I am as crabby as the next person (if that person is about as crabby as I am). I can get seriously bent out of shape about some relatively minor things, mostly stuff Ed does or doesn’t do (sorry, Ed). Also, I get crabby when cars don’t know how to merge, when people vote Republican and when I have to work at night.
But one thing I never get crabby about is other people having fun. The way I see it, the world needs as much joy as we can cram into it so if people are laughing and making music, if they’re dancing and singing and telling stories and being happy, go to it. And I don’t care one tiny bit how much noise they make. Sing out, oh happy people! Play those drums, teenager! Make that clarinet wheeze, turn the volume up, yell at each other. If you’re happy, so am I.

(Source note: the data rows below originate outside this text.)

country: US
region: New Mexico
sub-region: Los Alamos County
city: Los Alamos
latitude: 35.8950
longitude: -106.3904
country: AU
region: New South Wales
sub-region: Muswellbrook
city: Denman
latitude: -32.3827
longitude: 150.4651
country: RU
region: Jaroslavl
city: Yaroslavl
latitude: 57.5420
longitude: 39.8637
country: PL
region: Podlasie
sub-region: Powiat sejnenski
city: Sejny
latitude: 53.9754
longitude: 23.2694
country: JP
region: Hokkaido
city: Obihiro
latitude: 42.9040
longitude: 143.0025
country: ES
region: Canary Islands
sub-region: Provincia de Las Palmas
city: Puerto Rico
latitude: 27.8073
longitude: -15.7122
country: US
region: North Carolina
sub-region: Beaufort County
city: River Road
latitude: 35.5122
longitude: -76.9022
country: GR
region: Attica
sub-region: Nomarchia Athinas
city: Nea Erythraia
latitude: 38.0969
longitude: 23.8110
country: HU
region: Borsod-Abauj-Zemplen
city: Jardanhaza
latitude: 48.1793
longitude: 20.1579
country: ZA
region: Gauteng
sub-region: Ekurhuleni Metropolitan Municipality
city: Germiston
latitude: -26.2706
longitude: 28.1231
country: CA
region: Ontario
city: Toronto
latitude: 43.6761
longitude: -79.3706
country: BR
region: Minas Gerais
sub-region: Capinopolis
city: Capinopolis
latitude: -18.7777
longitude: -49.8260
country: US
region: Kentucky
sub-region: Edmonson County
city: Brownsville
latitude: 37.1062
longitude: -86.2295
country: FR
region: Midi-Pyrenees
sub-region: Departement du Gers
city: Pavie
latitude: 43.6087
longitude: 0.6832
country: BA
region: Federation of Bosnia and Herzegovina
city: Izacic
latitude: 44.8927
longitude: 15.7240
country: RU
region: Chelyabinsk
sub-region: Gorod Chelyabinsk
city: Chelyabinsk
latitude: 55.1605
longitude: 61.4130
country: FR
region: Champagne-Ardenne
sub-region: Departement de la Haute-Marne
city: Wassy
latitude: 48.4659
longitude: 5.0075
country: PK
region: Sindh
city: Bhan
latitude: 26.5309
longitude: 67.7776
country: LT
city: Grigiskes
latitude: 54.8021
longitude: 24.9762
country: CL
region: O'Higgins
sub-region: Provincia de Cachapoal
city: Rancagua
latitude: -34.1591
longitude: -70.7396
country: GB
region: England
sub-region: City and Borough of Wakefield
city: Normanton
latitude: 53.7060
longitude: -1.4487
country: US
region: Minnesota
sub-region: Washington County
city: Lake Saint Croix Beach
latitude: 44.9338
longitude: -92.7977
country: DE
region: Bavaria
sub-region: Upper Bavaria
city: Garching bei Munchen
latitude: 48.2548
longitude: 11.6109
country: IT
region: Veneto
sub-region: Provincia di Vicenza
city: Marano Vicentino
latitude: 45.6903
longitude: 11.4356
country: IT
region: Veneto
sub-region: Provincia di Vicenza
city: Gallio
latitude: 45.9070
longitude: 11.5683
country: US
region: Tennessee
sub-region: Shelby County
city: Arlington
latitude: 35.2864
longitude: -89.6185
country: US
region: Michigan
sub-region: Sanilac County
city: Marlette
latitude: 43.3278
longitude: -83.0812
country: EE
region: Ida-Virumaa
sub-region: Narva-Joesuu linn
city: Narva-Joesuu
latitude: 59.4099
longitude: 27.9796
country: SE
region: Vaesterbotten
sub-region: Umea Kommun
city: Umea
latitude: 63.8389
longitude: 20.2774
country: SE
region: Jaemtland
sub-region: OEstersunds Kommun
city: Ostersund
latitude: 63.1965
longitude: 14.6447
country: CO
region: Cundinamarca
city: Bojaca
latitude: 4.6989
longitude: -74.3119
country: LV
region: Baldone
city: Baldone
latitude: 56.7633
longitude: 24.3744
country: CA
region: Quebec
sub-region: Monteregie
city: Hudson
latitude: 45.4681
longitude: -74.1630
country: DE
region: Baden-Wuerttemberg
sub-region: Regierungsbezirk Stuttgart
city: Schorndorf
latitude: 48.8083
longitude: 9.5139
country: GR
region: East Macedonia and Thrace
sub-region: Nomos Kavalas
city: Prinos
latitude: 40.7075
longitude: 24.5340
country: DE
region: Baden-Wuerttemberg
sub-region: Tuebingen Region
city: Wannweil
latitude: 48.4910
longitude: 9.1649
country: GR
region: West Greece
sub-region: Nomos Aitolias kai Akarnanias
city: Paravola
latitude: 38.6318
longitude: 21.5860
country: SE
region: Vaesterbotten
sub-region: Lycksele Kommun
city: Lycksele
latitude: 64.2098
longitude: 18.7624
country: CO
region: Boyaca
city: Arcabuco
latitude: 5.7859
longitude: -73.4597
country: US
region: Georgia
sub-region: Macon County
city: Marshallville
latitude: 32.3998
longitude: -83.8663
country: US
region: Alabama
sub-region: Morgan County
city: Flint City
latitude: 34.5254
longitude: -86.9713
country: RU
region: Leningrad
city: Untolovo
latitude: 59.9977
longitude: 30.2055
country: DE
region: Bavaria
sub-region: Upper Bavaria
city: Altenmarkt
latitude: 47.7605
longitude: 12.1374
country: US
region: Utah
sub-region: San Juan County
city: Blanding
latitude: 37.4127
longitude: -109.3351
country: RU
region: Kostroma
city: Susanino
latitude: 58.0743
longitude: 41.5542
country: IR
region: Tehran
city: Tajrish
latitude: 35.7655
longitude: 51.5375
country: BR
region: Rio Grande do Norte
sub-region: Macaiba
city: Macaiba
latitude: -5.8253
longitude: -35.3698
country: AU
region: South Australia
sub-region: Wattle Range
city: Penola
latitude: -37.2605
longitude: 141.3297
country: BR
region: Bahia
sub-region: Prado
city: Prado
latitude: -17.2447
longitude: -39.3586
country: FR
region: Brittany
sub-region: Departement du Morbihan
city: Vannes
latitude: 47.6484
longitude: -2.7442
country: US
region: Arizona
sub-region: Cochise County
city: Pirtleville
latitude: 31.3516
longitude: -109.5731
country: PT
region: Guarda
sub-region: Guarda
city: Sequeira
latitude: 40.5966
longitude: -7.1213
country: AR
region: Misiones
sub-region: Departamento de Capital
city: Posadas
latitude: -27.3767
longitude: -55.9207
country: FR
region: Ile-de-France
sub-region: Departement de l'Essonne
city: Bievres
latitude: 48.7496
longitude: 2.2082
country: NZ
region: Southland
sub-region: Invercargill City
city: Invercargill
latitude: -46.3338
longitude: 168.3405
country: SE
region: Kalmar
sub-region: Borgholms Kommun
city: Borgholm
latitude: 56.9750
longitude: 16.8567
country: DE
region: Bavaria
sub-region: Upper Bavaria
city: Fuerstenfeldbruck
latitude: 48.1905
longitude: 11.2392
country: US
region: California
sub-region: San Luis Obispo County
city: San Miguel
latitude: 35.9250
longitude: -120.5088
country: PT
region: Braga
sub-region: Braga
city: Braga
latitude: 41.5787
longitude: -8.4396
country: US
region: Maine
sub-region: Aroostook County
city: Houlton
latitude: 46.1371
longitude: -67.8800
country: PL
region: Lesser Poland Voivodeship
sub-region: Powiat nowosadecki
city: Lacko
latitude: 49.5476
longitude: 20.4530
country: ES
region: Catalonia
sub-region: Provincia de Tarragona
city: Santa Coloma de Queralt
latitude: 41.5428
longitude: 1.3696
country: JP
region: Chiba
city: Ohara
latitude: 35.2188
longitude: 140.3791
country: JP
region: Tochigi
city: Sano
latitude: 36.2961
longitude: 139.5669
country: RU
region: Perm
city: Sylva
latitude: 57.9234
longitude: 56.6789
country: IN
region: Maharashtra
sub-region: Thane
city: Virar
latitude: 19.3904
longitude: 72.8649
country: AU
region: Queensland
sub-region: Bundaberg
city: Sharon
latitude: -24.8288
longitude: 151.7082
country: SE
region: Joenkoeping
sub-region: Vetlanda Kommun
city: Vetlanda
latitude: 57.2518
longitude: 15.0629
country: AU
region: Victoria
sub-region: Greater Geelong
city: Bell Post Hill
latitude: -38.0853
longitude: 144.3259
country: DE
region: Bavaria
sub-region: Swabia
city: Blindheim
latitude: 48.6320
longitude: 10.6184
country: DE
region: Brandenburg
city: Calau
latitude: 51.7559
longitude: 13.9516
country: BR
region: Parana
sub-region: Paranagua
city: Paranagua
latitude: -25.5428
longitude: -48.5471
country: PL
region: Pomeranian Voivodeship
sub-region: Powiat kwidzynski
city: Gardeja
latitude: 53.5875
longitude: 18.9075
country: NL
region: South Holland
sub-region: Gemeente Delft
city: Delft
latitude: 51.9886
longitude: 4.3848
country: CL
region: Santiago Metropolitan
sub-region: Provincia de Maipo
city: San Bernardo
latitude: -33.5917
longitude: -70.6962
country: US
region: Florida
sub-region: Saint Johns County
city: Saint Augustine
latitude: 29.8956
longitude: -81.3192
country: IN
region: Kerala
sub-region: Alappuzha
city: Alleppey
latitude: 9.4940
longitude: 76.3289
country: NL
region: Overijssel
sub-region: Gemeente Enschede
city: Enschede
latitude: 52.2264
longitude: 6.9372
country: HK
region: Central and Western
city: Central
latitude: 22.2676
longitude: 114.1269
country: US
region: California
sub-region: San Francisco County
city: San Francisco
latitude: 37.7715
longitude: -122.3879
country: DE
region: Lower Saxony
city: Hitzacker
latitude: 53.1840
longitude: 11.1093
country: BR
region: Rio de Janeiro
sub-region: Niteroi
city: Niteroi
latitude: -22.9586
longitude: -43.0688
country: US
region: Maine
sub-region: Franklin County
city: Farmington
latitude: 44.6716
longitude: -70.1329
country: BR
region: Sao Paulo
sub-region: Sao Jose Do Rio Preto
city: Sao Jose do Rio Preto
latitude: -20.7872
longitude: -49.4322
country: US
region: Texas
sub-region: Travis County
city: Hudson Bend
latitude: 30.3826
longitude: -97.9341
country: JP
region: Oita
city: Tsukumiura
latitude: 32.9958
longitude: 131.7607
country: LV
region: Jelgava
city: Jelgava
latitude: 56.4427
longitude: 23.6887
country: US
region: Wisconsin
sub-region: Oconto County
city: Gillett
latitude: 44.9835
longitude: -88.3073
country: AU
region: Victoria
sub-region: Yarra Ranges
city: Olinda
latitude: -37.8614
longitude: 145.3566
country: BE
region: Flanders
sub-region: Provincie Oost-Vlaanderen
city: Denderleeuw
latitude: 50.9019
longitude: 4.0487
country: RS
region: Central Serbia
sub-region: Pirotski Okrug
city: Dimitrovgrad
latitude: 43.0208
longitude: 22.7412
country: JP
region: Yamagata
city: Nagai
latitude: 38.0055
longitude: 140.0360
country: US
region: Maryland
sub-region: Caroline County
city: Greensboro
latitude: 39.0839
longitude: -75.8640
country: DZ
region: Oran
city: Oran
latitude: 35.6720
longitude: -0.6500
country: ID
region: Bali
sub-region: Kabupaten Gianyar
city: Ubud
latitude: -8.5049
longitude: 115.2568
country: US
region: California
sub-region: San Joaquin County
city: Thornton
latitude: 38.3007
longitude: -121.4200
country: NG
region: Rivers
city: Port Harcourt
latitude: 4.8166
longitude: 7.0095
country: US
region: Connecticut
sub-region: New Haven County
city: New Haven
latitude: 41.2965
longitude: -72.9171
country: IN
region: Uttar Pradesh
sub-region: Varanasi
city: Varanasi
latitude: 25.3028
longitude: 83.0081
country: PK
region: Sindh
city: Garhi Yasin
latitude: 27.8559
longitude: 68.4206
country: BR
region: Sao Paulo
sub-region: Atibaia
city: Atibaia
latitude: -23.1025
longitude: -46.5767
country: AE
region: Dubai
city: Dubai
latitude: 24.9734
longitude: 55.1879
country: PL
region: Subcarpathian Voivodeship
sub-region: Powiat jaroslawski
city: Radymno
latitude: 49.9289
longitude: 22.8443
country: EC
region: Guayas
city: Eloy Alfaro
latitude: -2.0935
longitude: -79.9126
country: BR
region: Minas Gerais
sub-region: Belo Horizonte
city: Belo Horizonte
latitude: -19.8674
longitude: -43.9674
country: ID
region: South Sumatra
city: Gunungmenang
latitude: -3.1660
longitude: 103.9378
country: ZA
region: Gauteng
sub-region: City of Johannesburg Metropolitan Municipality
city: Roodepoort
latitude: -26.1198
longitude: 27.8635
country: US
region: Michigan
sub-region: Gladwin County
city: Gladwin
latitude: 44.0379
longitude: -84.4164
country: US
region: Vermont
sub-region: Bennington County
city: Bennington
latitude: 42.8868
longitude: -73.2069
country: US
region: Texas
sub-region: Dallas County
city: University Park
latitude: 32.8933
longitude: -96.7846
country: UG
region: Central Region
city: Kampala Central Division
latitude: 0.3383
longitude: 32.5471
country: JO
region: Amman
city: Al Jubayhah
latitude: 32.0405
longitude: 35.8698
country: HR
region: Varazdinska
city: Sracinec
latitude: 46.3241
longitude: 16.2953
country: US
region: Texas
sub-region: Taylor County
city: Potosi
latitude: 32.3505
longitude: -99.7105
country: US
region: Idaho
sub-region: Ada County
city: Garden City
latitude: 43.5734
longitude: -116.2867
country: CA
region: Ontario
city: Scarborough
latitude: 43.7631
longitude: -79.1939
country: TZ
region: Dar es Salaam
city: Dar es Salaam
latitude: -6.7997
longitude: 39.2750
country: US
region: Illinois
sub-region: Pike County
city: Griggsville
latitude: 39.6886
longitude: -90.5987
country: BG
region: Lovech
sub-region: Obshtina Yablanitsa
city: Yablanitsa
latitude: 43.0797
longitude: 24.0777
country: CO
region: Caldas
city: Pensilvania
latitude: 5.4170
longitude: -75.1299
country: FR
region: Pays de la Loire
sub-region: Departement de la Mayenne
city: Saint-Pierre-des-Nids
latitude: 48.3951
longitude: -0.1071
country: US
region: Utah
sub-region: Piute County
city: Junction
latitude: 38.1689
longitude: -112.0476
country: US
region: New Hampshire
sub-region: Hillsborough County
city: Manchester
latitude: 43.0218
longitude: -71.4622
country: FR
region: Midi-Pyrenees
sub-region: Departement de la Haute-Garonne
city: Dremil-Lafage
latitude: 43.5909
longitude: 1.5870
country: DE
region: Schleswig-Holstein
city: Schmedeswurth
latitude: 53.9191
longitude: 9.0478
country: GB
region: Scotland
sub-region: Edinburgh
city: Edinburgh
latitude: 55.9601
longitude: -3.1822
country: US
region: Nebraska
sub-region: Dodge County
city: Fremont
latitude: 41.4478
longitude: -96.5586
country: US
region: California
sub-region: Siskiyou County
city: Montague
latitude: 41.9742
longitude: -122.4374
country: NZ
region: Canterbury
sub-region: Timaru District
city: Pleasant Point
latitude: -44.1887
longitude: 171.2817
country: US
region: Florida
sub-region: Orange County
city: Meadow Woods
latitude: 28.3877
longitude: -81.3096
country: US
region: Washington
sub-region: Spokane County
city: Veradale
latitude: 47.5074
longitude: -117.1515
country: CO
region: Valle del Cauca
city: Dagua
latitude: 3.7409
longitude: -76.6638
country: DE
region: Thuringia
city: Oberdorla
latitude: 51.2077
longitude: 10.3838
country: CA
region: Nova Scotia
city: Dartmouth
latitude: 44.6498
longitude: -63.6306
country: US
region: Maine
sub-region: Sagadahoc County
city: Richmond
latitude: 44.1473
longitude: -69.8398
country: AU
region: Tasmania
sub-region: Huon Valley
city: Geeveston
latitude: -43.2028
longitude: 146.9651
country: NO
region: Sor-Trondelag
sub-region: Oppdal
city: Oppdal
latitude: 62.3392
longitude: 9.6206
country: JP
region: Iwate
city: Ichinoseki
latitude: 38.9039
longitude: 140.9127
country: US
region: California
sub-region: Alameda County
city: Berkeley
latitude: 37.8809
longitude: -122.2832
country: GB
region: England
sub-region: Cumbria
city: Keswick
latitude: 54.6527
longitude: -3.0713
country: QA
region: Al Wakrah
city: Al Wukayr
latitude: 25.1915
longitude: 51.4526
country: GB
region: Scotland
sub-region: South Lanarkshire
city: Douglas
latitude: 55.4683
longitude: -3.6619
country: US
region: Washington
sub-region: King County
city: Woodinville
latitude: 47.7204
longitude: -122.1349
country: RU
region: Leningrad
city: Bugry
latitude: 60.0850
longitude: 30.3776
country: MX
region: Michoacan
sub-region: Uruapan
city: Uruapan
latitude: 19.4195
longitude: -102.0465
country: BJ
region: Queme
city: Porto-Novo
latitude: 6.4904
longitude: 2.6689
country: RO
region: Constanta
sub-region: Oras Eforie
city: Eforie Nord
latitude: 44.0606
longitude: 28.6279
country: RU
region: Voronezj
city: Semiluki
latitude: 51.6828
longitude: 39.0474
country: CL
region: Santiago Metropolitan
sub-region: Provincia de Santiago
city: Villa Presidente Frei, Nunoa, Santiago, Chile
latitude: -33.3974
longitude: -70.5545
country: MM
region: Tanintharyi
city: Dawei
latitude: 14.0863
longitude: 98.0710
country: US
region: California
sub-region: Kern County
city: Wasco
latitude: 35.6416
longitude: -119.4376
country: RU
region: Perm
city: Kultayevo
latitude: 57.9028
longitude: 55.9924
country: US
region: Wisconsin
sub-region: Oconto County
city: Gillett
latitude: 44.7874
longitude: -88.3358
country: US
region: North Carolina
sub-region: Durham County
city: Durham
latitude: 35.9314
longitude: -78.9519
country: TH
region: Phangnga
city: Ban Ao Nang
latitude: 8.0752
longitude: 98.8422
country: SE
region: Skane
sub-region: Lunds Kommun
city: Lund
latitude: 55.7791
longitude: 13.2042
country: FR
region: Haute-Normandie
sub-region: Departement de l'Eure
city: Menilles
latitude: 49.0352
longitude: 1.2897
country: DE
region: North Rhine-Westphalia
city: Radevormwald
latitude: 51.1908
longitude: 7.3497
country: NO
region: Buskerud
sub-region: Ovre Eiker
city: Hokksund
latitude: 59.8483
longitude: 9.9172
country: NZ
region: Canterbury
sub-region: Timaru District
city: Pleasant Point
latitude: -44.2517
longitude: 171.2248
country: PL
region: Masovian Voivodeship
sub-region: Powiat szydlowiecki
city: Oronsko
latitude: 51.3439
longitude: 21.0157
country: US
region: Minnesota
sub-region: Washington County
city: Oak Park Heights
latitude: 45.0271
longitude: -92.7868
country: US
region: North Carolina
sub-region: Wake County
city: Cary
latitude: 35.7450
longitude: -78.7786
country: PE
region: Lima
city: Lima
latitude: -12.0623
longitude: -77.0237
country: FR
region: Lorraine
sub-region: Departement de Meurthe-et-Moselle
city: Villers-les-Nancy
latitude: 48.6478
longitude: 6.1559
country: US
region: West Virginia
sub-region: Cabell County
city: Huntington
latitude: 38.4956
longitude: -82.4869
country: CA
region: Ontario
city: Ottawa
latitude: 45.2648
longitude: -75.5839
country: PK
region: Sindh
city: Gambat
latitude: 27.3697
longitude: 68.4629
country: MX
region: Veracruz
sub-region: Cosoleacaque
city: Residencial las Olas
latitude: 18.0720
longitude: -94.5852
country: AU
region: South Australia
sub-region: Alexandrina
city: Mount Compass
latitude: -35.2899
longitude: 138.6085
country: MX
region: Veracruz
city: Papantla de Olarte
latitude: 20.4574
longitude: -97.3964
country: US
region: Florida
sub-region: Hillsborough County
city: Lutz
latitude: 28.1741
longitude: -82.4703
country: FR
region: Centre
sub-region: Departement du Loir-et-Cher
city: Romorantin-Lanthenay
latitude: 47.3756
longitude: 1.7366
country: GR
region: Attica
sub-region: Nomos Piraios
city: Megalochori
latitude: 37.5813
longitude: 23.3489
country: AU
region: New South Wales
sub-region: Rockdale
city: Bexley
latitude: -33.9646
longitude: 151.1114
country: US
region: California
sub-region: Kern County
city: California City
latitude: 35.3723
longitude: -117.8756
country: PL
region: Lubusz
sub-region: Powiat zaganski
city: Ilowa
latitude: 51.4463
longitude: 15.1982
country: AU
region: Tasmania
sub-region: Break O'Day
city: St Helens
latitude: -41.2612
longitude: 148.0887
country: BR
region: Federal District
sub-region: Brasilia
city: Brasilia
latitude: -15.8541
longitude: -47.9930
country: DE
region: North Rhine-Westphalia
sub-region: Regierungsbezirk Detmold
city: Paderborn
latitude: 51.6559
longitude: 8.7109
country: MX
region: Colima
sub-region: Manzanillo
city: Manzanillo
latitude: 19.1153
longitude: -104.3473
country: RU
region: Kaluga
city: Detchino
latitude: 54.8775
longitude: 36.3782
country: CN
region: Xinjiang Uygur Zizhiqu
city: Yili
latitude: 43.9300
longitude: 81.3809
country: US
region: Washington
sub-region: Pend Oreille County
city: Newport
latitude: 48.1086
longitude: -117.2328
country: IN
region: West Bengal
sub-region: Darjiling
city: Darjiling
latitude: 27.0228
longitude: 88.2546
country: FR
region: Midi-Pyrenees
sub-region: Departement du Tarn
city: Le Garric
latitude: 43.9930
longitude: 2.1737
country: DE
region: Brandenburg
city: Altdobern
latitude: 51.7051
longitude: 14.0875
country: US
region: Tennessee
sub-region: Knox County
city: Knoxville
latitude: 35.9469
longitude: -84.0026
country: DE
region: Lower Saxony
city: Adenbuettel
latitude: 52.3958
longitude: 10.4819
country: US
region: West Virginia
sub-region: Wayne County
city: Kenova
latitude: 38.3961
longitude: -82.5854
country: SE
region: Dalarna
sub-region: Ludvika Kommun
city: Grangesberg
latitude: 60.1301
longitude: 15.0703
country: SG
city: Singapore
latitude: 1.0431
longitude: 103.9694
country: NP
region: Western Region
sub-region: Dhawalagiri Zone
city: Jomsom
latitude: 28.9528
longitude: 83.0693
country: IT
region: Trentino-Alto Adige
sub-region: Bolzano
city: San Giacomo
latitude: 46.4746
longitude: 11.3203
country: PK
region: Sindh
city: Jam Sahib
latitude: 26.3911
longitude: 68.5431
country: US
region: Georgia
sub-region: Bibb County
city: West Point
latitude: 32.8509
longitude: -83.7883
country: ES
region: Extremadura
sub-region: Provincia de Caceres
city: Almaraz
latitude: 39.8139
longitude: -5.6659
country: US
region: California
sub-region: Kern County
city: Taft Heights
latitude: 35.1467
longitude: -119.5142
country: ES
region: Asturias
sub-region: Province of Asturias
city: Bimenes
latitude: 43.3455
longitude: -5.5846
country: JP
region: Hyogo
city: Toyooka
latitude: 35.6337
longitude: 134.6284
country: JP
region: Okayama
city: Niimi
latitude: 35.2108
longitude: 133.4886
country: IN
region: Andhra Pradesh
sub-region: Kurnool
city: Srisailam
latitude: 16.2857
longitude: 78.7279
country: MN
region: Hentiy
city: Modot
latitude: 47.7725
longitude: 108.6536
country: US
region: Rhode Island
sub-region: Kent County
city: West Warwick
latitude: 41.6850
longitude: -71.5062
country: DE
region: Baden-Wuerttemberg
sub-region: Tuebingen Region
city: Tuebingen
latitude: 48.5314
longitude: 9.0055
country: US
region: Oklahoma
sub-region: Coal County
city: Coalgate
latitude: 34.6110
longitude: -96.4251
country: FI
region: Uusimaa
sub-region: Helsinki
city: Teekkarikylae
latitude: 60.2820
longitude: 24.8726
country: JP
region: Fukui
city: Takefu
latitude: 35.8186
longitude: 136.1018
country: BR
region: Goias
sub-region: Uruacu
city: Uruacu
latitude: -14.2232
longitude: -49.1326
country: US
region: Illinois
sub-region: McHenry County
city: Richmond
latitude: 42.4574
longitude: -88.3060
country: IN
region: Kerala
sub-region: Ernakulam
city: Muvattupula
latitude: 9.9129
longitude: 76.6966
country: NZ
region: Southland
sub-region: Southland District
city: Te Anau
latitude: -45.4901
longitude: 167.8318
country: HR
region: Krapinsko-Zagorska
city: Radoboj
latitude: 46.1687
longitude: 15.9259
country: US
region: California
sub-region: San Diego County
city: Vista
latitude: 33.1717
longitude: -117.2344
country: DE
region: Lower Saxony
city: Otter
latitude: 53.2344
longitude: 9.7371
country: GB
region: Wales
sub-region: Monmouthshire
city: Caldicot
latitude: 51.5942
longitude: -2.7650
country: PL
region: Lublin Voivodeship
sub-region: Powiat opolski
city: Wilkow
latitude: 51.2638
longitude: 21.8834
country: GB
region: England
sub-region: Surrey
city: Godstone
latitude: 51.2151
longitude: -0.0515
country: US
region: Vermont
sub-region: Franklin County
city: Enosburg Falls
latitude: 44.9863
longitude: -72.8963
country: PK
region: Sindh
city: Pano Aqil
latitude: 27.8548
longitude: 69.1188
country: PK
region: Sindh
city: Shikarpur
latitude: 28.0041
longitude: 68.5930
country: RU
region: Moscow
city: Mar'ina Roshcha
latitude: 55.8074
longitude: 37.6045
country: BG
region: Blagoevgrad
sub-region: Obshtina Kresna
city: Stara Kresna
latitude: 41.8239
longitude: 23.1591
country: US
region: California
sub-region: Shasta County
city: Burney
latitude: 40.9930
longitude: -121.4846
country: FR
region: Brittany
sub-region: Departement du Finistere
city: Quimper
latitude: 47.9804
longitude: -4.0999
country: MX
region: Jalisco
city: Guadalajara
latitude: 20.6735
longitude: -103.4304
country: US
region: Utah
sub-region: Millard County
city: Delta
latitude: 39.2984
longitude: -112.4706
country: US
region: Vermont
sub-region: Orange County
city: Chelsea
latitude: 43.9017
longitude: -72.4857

I can think of only one instance when other people’s noise even registered on my consciousness. I was eight months pregnant in August in Philadelphia and we had no air-conditioning so closing the window was not an option. In fact, right before I went to bed, I used to shower and put a nightdress on instead of drying myself off and let the slow evaporation of water get me cool enough so I could get to sleep. But in general, sleep was a pretty rare commodity that month. Then, this one night, a house nearby had a party outside. And they played guitars and talked and the music floated up through the window and woke me up. I lay in bed, listening to their party, completely awake. In the end, I got up and sat by the window, watching the party. Listening. After a long while, I was sleepy enough to go back to bed and I did. But it didn’t bother me.
So last night when our next door neighbor roared in to the middle of our party/jam session and told us off for making noise and being un-neighborly without even bothering to be polite about it (forget nice), it confused me. I mean, I get that you wouldn’t want someone honking their horn for two hours outside your door. But this was people having fun. Making music. And it made him crabby. And just for the record, our own two children were upstairs sleeping through it. So I don’t reckon it could have been awful.
I get that some people don’t like noise. At least, I observe that this is true without really understanding it. I like the rumble created by a thousand people (or a hundred thousand) all living cheek by jowl. I like to hear other people’s parties. I can’t sleep without some ambient noise. A siren. A conversation in the street. A car zipping by with its base turned way up. These are the breathing of the world to me.
But not to my neighbor. So I’m baking him a cake and we’ll write him a note and hopefully, he’ll cheer up. And we’ll find another place to play music. But I sit here and wonder how it would feel to be crabby about other people having a good time. And I just can’t imagine it.